Certain recurring forms also engage explicitly with religion. We call our editorial column Responsa as a tongue-in-cheek allusion to rabbinic legal decisions, but it has also become a site of real wrestling with religious subjects—for instance, justice and mourning and messianic time—which often appear there as a means of exploring contemporary, “secular” questions. (One piece dealt directly with the question of solidarity between secular and Orthodox Jews.) And in our forthcoming print issue, we’re debuting our new Chevruta column, named for the traditional method of Jewish textual study, in which we match leftist thinkers and organizers with a rabbi or Torah scholar to study a pressing political question.

As these examples from our coverage make clear, we value the resources of religious Judaism in a way that distinguishes us from our forebears, many of whom are far more dismissive or distrustful of religion, in part for the reasons discussed in Lipson’s piece and recognized in your letter. (We hear not infrequently from longtime readers of Jewish Currents who are frustrated by our engagements with religion.) While we may not regularly cover religious political organizing directly, this is not out of some specific disinterest in religion, but a blanket aversion to friendly, human-interest style reporting on organizations in our sphere.

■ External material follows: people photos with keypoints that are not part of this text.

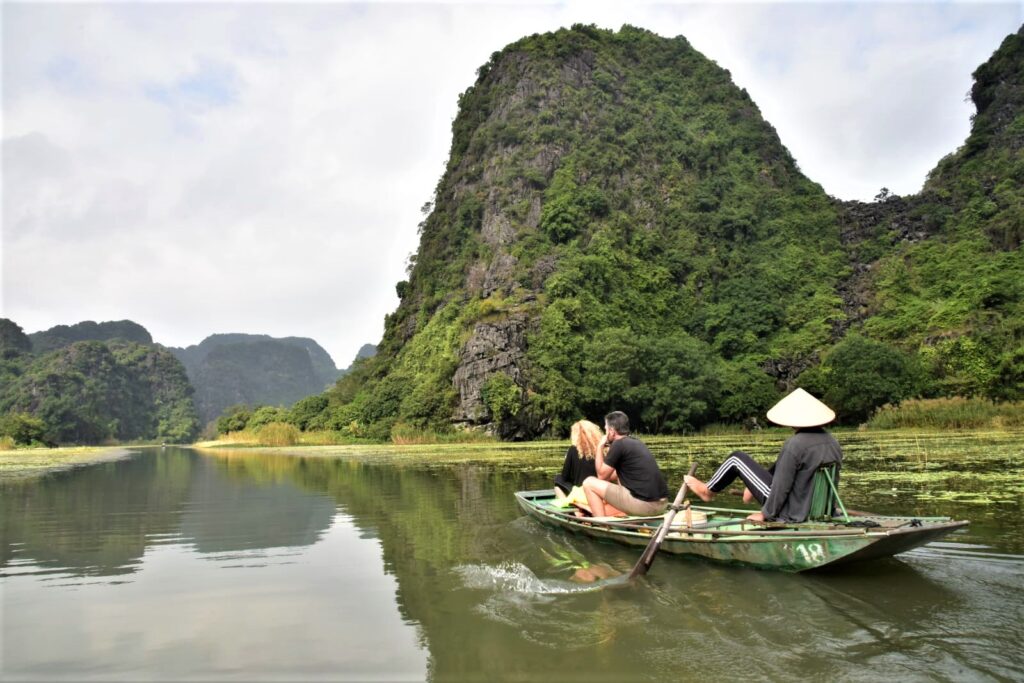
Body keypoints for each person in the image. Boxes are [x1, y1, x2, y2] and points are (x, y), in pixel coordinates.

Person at [684, 387, 843, 523]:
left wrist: (765, 514)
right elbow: (783, 469)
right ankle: (747, 489)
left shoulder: (795, 444)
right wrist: (753, 487)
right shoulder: (832, 442)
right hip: (820, 510)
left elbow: (781, 486)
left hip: (790, 511)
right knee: (760, 471)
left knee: (736, 458)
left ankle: (707, 491)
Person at [582, 411, 669, 517]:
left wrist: (599, 447)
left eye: (606, 429)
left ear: (612, 431)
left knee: (589, 483)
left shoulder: (618, 444)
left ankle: (601, 524)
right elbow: (614, 475)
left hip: (646, 507)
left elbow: (601, 476)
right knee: (618, 479)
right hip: (662, 504)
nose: (605, 433)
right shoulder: (637, 442)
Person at [553, 420, 601, 499]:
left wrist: (567, 460)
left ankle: (565, 503)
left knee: (558, 479)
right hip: (599, 491)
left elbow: (565, 476)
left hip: (581, 493)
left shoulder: (573, 449)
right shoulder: (602, 449)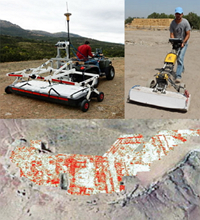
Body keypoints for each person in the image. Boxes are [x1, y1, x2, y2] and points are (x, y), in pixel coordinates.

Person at [169, 7, 191, 83]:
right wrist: (173, 41)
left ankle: (178, 76)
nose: (178, 15)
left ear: (182, 14)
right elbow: (171, 34)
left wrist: (183, 42)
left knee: (180, 57)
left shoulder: (185, 22)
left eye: (179, 14)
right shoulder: (172, 23)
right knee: (176, 56)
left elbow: (188, 34)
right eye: (177, 13)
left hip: (184, 42)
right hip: (176, 42)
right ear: (175, 14)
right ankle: (182, 68)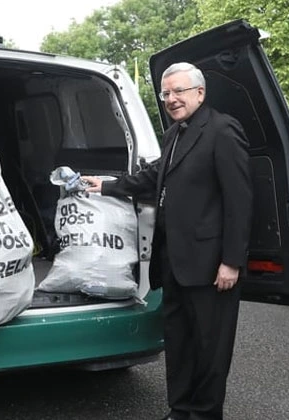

Furthermore, it is important to emphasize that most of the specifically political organizations you named in your letter are not explicitly religious ones, but instead hold complex and multifaceted relationships with religious practice and communities. We see ourselves in a similar position.

For the current stewards of the magazine, our explicit acknowledgement of Jewish Currents’ relationship to secularism names an important lineage, as we carry forward aspects of our forebears’ tradition while also finding new ways to interrogate the boundaries between secularism and religion under the vexed banner of Jewishness. This includes questioning the categories themselves: As Talal Asad and many other scholars have argued, modern conceptions of “religious” and “secular” are inextricably bound to a Protestant worldview, in which religion is understood principally as a matter of personal belief, and therefore divisible from ritual, communal affiliation, and other aspects of life. Our goal is to undermine this division—not to identify primarily as secular or religious, but to rigorously explore leftist Jewishness in all its irreducible multiplicity.